According to Palestinian Media Watch, an Israel-based NGO, the PA paid $100 million to terrorists in 2013 and has now allocated an additional $46 million to funding terror.

Testimony from a Palestinian prisoner substantiates allegations that the PA encourages and rewards terrorism.

PMW reports that Husni Najjar, a Palestinian prisoner, told Israeli police that he was planning his second terror attack against innocent Israelis in order to receive greater financial compensation from the PA.

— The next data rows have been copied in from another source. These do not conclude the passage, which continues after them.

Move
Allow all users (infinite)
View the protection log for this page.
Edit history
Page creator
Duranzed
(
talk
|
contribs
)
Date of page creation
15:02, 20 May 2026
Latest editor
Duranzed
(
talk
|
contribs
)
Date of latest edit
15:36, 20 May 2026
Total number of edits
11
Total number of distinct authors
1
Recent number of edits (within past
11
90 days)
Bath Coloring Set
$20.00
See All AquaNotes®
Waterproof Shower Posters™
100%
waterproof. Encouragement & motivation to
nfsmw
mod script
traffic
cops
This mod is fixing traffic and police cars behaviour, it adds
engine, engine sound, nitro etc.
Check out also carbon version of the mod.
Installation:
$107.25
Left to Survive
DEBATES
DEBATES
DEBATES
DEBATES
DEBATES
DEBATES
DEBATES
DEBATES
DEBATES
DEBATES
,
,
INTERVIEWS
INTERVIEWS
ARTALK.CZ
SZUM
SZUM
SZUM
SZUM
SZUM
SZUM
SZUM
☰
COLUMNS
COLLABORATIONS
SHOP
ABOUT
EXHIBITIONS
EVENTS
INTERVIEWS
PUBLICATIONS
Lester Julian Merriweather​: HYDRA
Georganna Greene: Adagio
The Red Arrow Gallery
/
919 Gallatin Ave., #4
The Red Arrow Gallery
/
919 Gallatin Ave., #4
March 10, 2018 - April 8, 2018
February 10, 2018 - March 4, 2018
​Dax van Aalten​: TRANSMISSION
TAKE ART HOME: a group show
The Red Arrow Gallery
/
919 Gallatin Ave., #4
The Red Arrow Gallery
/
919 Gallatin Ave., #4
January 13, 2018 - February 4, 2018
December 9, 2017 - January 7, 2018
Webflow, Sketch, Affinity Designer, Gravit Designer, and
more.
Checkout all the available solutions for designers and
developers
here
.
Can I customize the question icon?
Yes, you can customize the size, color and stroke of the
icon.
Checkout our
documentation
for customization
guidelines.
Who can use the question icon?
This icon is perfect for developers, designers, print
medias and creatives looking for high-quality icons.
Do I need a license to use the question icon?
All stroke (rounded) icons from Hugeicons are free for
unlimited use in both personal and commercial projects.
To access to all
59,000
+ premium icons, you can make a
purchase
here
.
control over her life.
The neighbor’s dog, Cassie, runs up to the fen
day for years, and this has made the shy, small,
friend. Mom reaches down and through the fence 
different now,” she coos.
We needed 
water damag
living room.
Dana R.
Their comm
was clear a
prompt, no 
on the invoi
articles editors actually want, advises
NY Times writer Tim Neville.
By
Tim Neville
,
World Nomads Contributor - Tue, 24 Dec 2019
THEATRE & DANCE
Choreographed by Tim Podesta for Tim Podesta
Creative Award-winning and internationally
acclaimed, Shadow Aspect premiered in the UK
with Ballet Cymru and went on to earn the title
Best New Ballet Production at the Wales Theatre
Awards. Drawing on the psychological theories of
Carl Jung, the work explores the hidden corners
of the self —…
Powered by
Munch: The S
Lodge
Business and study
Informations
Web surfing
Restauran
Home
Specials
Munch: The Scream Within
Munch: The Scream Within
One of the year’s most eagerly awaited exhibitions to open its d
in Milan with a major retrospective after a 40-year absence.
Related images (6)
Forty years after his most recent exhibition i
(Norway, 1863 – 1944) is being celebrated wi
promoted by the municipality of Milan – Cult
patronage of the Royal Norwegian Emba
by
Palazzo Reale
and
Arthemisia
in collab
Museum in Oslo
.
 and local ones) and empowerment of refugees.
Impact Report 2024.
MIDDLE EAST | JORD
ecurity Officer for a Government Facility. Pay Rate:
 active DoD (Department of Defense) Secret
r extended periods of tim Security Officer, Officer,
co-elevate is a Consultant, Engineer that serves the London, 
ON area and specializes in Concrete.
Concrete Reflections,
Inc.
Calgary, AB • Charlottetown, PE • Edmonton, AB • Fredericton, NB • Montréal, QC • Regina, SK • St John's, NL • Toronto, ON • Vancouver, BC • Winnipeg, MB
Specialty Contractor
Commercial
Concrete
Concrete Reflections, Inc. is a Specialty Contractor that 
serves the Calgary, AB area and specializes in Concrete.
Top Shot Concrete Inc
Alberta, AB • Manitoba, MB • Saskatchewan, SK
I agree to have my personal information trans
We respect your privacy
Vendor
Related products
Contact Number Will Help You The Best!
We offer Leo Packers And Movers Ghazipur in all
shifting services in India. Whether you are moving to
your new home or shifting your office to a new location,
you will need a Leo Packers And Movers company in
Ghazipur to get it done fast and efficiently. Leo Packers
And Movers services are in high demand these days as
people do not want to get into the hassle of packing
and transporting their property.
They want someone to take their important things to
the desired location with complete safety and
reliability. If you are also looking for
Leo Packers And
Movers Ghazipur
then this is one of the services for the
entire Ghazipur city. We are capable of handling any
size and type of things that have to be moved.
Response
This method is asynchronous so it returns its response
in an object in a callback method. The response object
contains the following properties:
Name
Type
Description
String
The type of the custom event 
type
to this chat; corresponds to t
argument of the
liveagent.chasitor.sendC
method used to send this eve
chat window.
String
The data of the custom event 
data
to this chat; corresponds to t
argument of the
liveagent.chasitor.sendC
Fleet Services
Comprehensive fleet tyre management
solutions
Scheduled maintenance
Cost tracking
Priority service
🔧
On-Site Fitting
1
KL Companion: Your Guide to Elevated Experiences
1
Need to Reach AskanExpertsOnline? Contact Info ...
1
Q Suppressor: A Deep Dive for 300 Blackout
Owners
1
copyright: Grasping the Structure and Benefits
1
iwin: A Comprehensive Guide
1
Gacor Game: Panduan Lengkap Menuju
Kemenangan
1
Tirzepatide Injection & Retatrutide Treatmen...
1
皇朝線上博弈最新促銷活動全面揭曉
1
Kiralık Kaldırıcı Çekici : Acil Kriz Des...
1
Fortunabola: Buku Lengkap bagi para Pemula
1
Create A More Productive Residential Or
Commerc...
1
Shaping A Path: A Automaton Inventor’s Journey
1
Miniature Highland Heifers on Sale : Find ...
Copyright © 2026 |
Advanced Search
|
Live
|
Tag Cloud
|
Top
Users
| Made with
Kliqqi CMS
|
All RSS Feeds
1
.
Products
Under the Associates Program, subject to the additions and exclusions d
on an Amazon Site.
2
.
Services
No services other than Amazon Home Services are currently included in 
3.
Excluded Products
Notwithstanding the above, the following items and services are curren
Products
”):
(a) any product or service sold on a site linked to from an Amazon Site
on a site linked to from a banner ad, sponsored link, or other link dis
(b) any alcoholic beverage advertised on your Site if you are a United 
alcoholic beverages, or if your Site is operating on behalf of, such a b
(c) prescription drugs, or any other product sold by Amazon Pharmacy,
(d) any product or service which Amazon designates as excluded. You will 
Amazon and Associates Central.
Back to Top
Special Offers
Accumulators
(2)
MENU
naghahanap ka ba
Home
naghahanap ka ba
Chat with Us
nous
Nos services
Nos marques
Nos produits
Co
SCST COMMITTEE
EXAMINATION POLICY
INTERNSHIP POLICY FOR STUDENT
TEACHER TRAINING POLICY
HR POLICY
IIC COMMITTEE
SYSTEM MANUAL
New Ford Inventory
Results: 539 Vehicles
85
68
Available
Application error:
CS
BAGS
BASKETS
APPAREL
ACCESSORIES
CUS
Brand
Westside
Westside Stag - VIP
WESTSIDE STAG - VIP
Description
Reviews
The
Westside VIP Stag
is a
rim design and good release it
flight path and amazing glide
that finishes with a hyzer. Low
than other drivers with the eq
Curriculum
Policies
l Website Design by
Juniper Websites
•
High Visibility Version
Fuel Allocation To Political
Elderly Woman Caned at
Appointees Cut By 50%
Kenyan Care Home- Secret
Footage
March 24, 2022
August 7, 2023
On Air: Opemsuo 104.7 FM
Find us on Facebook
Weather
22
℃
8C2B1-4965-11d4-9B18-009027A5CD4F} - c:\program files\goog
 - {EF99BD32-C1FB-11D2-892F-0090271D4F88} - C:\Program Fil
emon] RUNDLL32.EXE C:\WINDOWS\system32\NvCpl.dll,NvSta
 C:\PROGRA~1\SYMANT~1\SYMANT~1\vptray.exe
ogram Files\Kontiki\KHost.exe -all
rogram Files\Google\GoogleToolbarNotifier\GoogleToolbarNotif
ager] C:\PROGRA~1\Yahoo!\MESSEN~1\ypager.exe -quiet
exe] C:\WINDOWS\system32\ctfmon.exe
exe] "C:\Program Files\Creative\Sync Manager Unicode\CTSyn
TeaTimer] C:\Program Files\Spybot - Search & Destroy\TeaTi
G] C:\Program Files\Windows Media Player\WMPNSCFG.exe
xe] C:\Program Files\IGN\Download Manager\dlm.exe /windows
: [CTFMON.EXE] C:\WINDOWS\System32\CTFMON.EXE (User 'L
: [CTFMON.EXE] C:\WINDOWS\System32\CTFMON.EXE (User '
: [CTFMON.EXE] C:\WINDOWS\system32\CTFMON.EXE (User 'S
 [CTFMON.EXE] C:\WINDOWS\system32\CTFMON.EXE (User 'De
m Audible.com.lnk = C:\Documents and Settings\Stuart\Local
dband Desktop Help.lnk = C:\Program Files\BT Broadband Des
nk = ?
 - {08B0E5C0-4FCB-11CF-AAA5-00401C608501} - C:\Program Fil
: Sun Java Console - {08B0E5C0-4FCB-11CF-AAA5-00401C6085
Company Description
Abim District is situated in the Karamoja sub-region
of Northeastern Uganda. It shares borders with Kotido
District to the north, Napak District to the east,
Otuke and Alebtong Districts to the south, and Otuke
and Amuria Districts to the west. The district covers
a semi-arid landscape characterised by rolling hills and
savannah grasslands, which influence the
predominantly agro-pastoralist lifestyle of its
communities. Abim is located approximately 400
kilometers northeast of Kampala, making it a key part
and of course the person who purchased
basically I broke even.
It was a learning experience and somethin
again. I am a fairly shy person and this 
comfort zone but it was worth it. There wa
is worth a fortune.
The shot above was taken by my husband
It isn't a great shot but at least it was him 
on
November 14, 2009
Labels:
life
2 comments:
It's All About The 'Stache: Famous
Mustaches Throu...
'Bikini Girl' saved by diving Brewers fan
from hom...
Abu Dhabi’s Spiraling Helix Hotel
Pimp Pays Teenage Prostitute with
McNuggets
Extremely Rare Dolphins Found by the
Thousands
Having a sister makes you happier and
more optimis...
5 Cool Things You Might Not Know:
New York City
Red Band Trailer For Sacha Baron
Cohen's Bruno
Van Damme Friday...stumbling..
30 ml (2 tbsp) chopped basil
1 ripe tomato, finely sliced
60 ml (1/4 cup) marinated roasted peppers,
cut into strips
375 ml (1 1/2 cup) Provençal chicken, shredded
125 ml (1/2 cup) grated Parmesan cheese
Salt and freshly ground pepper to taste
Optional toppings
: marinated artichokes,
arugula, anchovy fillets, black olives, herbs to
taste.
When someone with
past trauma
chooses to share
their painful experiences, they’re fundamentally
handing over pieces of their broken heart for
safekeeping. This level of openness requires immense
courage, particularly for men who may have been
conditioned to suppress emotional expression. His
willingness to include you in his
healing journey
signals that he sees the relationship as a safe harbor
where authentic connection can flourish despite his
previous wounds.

“In his signed statement given to the police following his second arrest,” according to PMW, which has a copy in its possession, Najjar “explains that the money he received from the PA as salary during his first prison term amounted to only 45,000 shekels [roughly 13,000 USD]. However, the salary he would receive following his second prison term and subsequent release would leave him with 135,000 shekels,” which he says would cover his debts.

“The testimony of this Palestinian terrorist confirms PMW’s contention that the PA’s policy of paying high salaries to terrorists during their imprisonment in Israel and after their release not only rewards terror, but also constitutes a motivation for terror,” PMW states, adding that Najjar demonstrated “precise knowledge of the payments the PA gives to those arrested for terror. He explained that PA law grants terrorists imprisoned for more than five years a salary of 4,000 shekels a month, which continues for three years following their release from prison. This is in addition to monthly salary payments while in prison. The terrorist explained that because his first imprisonment for planning a suicide terror attack (which was foiled) lasted less than five years, it was not enough to prompt the 4,000 shekels monthly salary upon release. He therefore planned another attack in order to reach a total of five years in prison, which would entitle him to the additional salary upon his second release.”

PMW quotes Najjar’s testimony of August 18, 2013, in which he states:

“After [my] release [from prison]… I had a bank account with 45,000 shekels from [my] salary from the Palestinian Ministry of Prisoners’ Affairs… and there remained a deficit of 30,000 shekels for the wedding… I decided to arrange an imaginary plan for the Israeli Shabak [Israel’s General Security Service] so that I would be arrested… After I would spend five years [in prison] I would receive a salary of about 4,000 shekels [upon release], and this amount would be for three years. That means there would be a total amount of 135,000 shekels (the correct amount would equal 144,000 shekels – Ed.) and then I would cover my debts.”

Najjar, currently in prison and awaiting trial, is already receiving payment for his terror activities, “since PA law stipulates that the salary ‘will be paid to the prisoner from the date of his arrest.’” PMW notes.

The PA’s “funding of terrorists is enabled by money the US and European countries give to the PA for salaries and its general budget,” PMW declares.